• [WORK ITEM]: Your answer should show every line of the material below that includes "time".

• [SOURCE DATA]:
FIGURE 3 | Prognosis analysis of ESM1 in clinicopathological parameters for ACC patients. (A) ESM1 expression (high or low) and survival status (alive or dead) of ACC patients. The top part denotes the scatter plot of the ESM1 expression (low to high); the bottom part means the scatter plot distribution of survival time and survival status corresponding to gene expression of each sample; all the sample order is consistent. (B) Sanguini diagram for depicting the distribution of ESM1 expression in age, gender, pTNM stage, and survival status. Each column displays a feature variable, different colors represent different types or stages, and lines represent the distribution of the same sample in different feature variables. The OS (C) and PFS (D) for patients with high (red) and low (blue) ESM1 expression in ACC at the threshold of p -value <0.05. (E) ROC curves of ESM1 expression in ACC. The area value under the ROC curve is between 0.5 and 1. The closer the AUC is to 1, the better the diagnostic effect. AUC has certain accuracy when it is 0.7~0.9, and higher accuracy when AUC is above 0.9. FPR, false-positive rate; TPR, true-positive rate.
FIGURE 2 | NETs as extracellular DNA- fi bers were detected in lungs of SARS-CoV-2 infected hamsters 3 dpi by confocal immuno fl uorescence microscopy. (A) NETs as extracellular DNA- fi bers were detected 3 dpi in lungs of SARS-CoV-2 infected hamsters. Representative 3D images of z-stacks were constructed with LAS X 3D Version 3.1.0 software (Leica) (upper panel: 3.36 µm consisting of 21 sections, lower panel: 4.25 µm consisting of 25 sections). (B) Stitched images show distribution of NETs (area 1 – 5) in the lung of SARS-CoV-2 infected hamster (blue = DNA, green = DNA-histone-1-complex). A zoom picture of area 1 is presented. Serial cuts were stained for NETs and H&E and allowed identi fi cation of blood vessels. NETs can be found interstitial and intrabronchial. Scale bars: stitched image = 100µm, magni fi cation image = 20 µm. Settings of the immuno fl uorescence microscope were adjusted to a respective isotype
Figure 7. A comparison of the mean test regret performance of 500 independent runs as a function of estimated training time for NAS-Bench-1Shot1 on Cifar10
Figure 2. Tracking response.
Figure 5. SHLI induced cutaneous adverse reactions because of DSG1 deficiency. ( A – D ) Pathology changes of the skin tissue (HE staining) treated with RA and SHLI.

• [ANSWER FOR THIS EXERCISE]:
FIGURE 3 | Prognosis analysis of ESM1 in clinicopathological parameters for ACC patients. (A) ESM1 expression (high or low) and survival status (alive or dead) of ACC patients. The top part denotes the scatter plot of the ESM1 expression (low to high); the bottom part means the scatter plot distribution of survival time and survival status corresponding to gene expression of each sample; all the sample order is consistent. (B) Sanguini diagram for depicting the distribution of ESM1 expression in age, gender, pTNM stage, and survival status. Each column displays a feature variable, different colors represent different types or stages, and lines represent the distribution of the same sample in different feature variables. The OS (C) and PFS (D) for patients with high (red) and low (blue) ESM1 expression in ACC at the threshold of p -value <0.05. (E) ROC curves of ESM1 expression in ACC. The area value under the ROC curve is between 0.5 and 1. The closer the AUC is to 1, the better the diagnostic effect. AUC has certain accuracy when it is 0.7~0.9, and higher accuracy when AUC is above 0.9. FPR, false-positive rate; TPR, true-positive rate.
Figure 7. A comparison of the mean test regret performance of 500 independent runs as a function of estimated training time for NAS-Bench-1Shot1 on Cifar10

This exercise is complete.